Task objective =
Exact copies of all the lines below are needed, without the pictures.

[Data items]
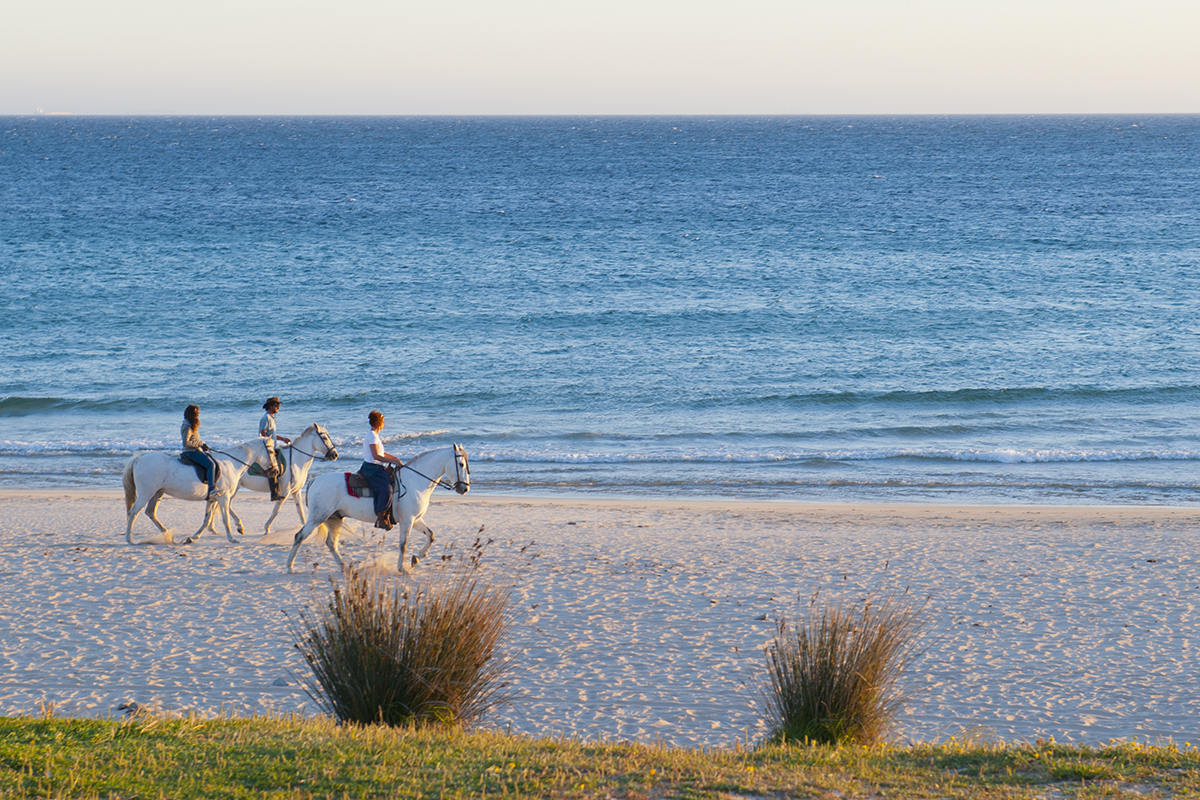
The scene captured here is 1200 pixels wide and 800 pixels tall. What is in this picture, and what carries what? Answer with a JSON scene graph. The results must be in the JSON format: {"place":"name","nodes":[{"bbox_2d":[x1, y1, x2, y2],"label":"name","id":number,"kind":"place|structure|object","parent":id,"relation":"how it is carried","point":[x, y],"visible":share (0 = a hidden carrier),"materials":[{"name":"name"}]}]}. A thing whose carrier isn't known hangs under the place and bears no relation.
{"place":"outdoors","nodes":[
{"label":"outdoors","id":0,"kind":"place"},
{"bbox_2d":[0,113,1198,507],"label":"sea","id":1,"kind":"structure","parent":0,"point":[900,239],"materials":[{"name":"blue liquid"}]},
{"bbox_2d":[33,106,72,115],"label":"ship","id":2,"kind":"object","parent":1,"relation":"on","point":[38,110],"visible":0.87,"materials":[{"name":"white"}]},
{"bbox_2d":[0,0,1198,115],"label":"sky","id":3,"kind":"structure","parent":0,"point":[358,3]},
{"bbox_2d":[1,711,1198,799],"label":"grass","id":4,"kind":"structure","parent":0,"point":[329,738],"materials":[{"name":"green plant"}]},
{"bbox_2d":[287,544,521,732],"label":"grass clump","id":5,"kind":"structure","parent":4,"relation":"on","point":[461,693],"materials":[{"name":"plant"}]},
{"bbox_2d":[754,586,929,747],"label":"grass clump","id":6,"kind":"object","parent":4,"relation":"on","point":[832,682],"visible":0.95,"materials":[{"name":"plant"}]},
{"bbox_2d":[0,486,1199,749],"label":"sand beach","id":7,"kind":"structure","parent":0,"point":[809,525],"materials":[{"name":"beige sand"}]},
{"bbox_2d":[115,701,144,714],"label":"rock","id":8,"kind":"object","parent":7,"relation":"on","point":[123,707],"visible":0.66,"materials":[{"name":"grey stone"}]},
{"bbox_2d":[118,436,279,545],"label":"horse","id":9,"kind":"object","parent":7,"relation":"on","point":[144,476],"visible":0.81},
{"bbox_2d":[181,452,215,472],"label":"saddle","id":10,"kind":"object","parent":9,"relation":"on","point":[193,462],"visible":0.39,"materials":[{"name":"black fabric"}]},
{"bbox_2d":[179,404,217,498],"label":"woman","id":11,"kind":"object","parent":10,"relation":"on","point":[193,427],"visible":0.8},
{"bbox_2d":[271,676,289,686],"label":"rock","id":12,"kind":"object","parent":7,"relation":"on","point":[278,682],"visible":0.79,"materials":[{"name":"grey stone"}]},
{"bbox_2d":[234,421,340,532],"label":"horse","id":13,"kind":"object","parent":7,"relation":"on","point":[301,451],"visible":0.55},
{"bbox_2d":[247,450,286,477],"label":"saddle","id":14,"kind":"object","parent":13,"relation":"on","point":[257,472],"visible":0.43,"materials":[{"name":"fabric"}]},
{"bbox_2d":[258,397,285,499],"label":"person","id":15,"kind":"object","parent":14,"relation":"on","point":[268,404],"visible":0.83},
{"bbox_2d":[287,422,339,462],"label":"bridle","id":16,"kind":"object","parent":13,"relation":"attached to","point":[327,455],"visible":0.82,"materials":[{"name":"black leather"}]},
{"bbox_2d":[280,441,474,574],"label":"horse","id":17,"kind":"object","parent":7,"relation":"on","point":[433,460],"visible":0.88},
{"bbox_2d":[344,470,376,498],"label":"saddle","id":18,"kind":"object","parent":17,"relation":"on","point":[348,474],"visible":0.39,"materials":[{"name":"red fabric"}]},
{"bbox_2d":[360,410,401,531],"label":"woman","id":19,"kind":"object","parent":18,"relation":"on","point":[374,448],"visible":0.88},
{"bbox_2d":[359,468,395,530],"label":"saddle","id":20,"kind":"object","parent":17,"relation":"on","point":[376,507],"visible":0.69,"materials":[{"name":"fabric"}]},
{"bbox_2d":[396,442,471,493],"label":"bridle","id":21,"kind":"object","parent":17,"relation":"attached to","point":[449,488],"visible":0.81,"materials":[{"name":"black leather"}]}
]}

Written answer =
The scene captured here is 1200 pixels wide and 800 pixels tall. What is in this picture, and what carries what? Answer with a JSON scene graph. The results must be in the JSON format: {"place":"name","nodes":[{"bbox_2d":[x1, y1, x2, y2],"label":"name","id":number,"kind":"place|structure|object","parent":id,"relation":"how it is carried","point":[x, y],"visible":share (0 = a hidden carrier),"materials":[{"name":"name"}]}]}. A thing whose carrier isn't known hangs under the place and bears no relation.
{"place":"outdoors","nodes":[
{"label":"outdoors","id":0,"kind":"place"},
{"bbox_2d":[0,113,1198,507],"label":"sea","id":1,"kind":"structure","parent":0,"point":[900,239],"materials":[{"name":"blue liquid"}]},
{"bbox_2d":[33,106,72,115],"label":"ship","id":2,"kind":"object","parent":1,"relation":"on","point":[38,110],"visible":0.87,"materials":[{"name":"white"}]},
{"bbox_2d":[0,0,1198,115],"label":"sky","id":3,"kind":"structure","parent":0,"point":[358,3]},
{"bbox_2d":[1,711,1198,799],"label":"grass","id":4,"kind":"structure","parent":0,"point":[329,738],"materials":[{"name":"green plant"}]},
{"bbox_2d":[287,544,521,732],"label":"grass clump","id":5,"kind":"structure","parent":4,"relation":"on","point":[461,693],"materials":[{"name":"plant"}]},
{"bbox_2d":[754,586,929,747],"label":"grass clump","id":6,"kind":"object","parent":4,"relation":"on","point":[832,682],"visible":0.95,"materials":[{"name":"plant"}]},
{"bbox_2d":[0,486,1199,749],"label":"sand beach","id":7,"kind":"structure","parent":0,"point":[809,525],"materials":[{"name":"beige sand"}]},
{"bbox_2d":[115,701,144,714],"label":"rock","id":8,"kind":"object","parent":7,"relation":"on","point":[123,707],"visible":0.66,"materials":[{"name":"grey stone"}]},
{"bbox_2d":[118,436,279,545],"label":"horse","id":9,"kind":"object","parent":7,"relation":"on","point":[144,476],"visible":0.81},
{"bbox_2d":[181,452,215,472],"label":"saddle","id":10,"kind":"object","parent":9,"relation":"on","point":[193,462],"visible":0.39,"materials":[{"name":"black fabric"}]},
{"bbox_2d":[179,404,217,498],"label":"woman","id":11,"kind":"object","parent":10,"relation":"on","point":[193,427],"visible":0.8},
{"bbox_2d":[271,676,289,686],"label":"rock","id":12,"kind":"object","parent":7,"relation":"on","point":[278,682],"visible":0.79,"materials":[{"name":"grey stone"}]},
{"bbox_2d":[234,421,340,532],"label":"horse","id":13,"kind":"object","parent":7,"relation":"on","point":[301,451],"visible":0.55},
{"bbox_2d":[247,450,286,477],"label":"saddle","id":14,"kind":"object","parent":13,"relation":"on","point":[257,472],"visible":0.43,"materials":[{"name":"fabric"}]},
{"bbox_2d":[258,397,285,499],"label":"person","id":15,"kind":"object","parent":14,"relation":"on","point":[268,404],"visible":0.83},
{"bbox_2d":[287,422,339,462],"label":"bridle","id":16,"kind":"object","parent":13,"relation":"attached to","point":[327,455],"visible":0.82,"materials":[{"name":"black leather"}]},
{"bbox_2d":[280,441,474,574],"label":"horse","id":17,"kind":"object","parent":7,"relation":"on","point":[433,460],"visible":0.88},
{"bbox_2d":[344,470,376,498],"label":"saddle","id":18,"kind":"object","parent":17,"relation":"on","point":[348,474],"visible":0.39,"materials":[{"name":"red fabric"}]},
{"bbox_2d":[360,410,401,531],"label":"woman","id":19,"kind":"object","parent":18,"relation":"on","point":[374,448],"visible":0.88},
{"bbox_2d":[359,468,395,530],"label":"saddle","id":20,"kind":"object","parent":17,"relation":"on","point":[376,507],"visible":0.69,"materials":[{"name":"fabric"}]},
{"bbox_2d":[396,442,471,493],"label":"bridle","id":21,"kind":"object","parent":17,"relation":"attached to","point":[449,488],"visible":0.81,"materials":[{"name":"black leather"}]}
]}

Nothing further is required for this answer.